Though testbeds will be established for well-defined application and/or
hardware development projects, and the access is limited, it is desirable that
the availability of testbeds, even in early stages, is not too restrictive to
stimulate innovative use of the NII.
The reason testbeds are needed for the purposes listed above are essentially
the same as in any other activity, namely to:
- Lower the liability of participants and providers.
- Lower the demands for security and protection from unwanted use of data
and systems.
- Lower the demands on robustness and stability of software and hardware
typical in prototyping.
We see a need for three types of testbeds:
- Small testbeds for a specific application with a limited number of parties
involved.
- Medium testbeds where integration of two or more applications is carried
out and the number of participants and users is substantially enlarged.
- Large testbeds employing the NII itself for production-level testing,
verification for a substantial number of users, as well as verification of use
in a rich application environment.
Medium and, in particular, large testbeds must be accessible to a large number
of users, many of whom may represent small businesses and independent
entrepreneurs. This requirement places stringent demands on safeguards against
inadvertent use of new applications both with respect to resource use, data
integrity, system stability and interference with other applications on the
NII. Safeguards against both unintended misuse and malicious use must be highly
developed.
Testbeds for NII applications are likely to be multifaceted and distributed.

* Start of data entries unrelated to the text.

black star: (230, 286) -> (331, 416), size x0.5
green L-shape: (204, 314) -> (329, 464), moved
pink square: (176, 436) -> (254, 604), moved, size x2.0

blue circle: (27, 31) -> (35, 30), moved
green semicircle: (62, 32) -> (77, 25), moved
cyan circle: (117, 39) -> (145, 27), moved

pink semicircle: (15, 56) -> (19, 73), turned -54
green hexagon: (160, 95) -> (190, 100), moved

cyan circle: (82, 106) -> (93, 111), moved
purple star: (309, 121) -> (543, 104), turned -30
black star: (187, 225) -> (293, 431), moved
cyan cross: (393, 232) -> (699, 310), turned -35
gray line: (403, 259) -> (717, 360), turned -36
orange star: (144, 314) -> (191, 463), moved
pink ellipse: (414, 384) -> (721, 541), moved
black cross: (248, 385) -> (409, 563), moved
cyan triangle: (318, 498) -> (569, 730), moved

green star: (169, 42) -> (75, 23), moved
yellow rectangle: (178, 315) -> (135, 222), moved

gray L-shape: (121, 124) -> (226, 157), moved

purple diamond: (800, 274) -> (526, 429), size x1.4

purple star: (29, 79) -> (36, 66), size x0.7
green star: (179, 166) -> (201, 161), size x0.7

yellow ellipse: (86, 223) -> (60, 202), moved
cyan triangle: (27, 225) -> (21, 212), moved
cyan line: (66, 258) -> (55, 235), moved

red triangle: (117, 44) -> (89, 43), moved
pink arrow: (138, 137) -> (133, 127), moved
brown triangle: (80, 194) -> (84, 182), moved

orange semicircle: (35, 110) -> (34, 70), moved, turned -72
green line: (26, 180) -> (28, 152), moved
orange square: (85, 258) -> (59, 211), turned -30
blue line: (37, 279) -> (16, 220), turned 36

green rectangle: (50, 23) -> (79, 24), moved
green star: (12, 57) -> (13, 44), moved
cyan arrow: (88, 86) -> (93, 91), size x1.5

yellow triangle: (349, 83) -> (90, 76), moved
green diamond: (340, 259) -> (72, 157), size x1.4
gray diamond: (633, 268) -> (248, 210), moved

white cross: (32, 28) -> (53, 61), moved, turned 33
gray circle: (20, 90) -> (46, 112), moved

Testbeds are likely to require substantial resources for integration and
operation. It is likely that several aspects of providing, operating and using
testbeds will result in viable businesses, such as systems integration; systems
operation and maintenance; and training, assistance and consulting services.
Testbeds are expected to be established through partnerships between:
- One or more government agencies.
- Prime application developers/providers.
- Resource providers:
- Computation
- Data storage
- Communication
- Databases
- Data gathering
- Software
- Integration
Examples of government agencies that we envision would assume the prime
responsibilities for testbeds are: NIH, for a health care testbed; EPA, for an
environmental testbed; NSF, for a technology testbed; ARPA, for a global grid
testbed; the Treasury, for a financial services testbed; NASA, for a
manufacturing testbed; and DOE, for an energy management testbed. These
testbeds could be linked in a second stage and integrated into NII itself in a
third stage. Examples of prime application developers/providers are, for
instance, the Mayo Clinic in the health area and Citibank and Fidelity
Investments in the financial services area. Data gathering or collection may
represent a significant part of the resources, such as CAT scanners and MRI
equipment in the health sector.
[1] It is assumed that such objects and their descriptions,
including meta-information, would be stored in one or more network repositories
that can be accessed through a variety of search, directory services and
indexing schemes. The detailed design issues for such repositories are
addressed in another subsection. The information retrieval issues involved in
locating objects within the repository are being addressed in another section.
Likewise, issues of intellectual property compensation, metering and licensing
are considered elsewhere in this report.
[2] The problems of configuration management and robust
software release mechanisms are examined in another section.